Pela lei, órgãos de governo ficam proibidos de "usar novas formas de flexão de gênero e de número das palavras da língua portuguesa, em contrariedade às regras gramaticais consolidadas".
O texto traz ainda outras normas ortográficas e gramaticais com o objetivo de tornar a interlocução com o cidadão mais simples de ser entendida. Entre elas, a prioridade de uso de frases curtas e em ordem direta, de palavras comuns de fácil compreensão, e de sinônimos para termos técnicos ou jargões.
A política de linguagem simples também busca reduzir os custos administrativos com o atendimento ao cidadão e facilitar a participação popular nas decisões de governo. A lei estabelece ainda que as mensagens devem ser testadas com o público-alvo, para garantir que estejam compreensíveis.
Se a comunicação oficial for destinada a comunidades indígenas, o governo também deve publicar, se possível, outra versão na língua do destinário.
O uso de linguagem neutra, com termos como "todes" e "elu", é alvo de debates entre uma ala da esquerda mais vinculada aos movimentos sociais e a oposição ao governo. Logo no início do mandato do presidente Lula, houve casos de autoridades que tomaram posse em cargos usando expressões com gênero neutro.

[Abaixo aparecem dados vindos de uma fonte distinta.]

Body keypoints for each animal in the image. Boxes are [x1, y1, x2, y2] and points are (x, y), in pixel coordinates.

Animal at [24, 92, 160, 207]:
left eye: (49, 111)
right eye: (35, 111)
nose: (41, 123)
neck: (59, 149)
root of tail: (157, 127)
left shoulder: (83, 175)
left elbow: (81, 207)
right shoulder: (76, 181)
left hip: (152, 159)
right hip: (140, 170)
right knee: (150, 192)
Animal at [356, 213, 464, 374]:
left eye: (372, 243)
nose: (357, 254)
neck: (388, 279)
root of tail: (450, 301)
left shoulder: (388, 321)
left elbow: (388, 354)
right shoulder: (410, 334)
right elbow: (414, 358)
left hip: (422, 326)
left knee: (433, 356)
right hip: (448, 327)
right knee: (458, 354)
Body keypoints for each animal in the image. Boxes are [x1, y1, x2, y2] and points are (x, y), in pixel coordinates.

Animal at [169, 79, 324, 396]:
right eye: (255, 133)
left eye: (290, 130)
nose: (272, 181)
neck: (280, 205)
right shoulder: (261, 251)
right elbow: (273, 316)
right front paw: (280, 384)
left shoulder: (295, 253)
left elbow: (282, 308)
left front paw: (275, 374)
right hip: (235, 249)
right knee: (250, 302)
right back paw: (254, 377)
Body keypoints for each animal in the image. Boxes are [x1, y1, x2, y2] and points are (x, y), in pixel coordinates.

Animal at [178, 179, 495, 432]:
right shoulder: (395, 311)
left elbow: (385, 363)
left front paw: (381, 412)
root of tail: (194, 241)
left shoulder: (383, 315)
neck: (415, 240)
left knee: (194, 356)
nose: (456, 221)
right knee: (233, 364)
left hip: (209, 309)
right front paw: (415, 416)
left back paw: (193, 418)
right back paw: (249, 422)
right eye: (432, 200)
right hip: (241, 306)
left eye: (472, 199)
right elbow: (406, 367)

Quandoo ministro da Saúde Alexandre Padilha, antes ministro das Relações Institucionais, tomou posse no cargo hoje ocupado por Gleisi Hoffmann, ele iniciou seu primeiro discurso com "boa tarde a todas, a todos e a todes".
A linguagem neutra também tem sido disputa em outros entes da federação, que agora não poderão mais adotá-la. Em abril deste ano, o STF (Supremo Tribunal Federal) declarou inconstitucionais leis municipais que proibiam essa linguagem, "por violação à competência legislativa da União".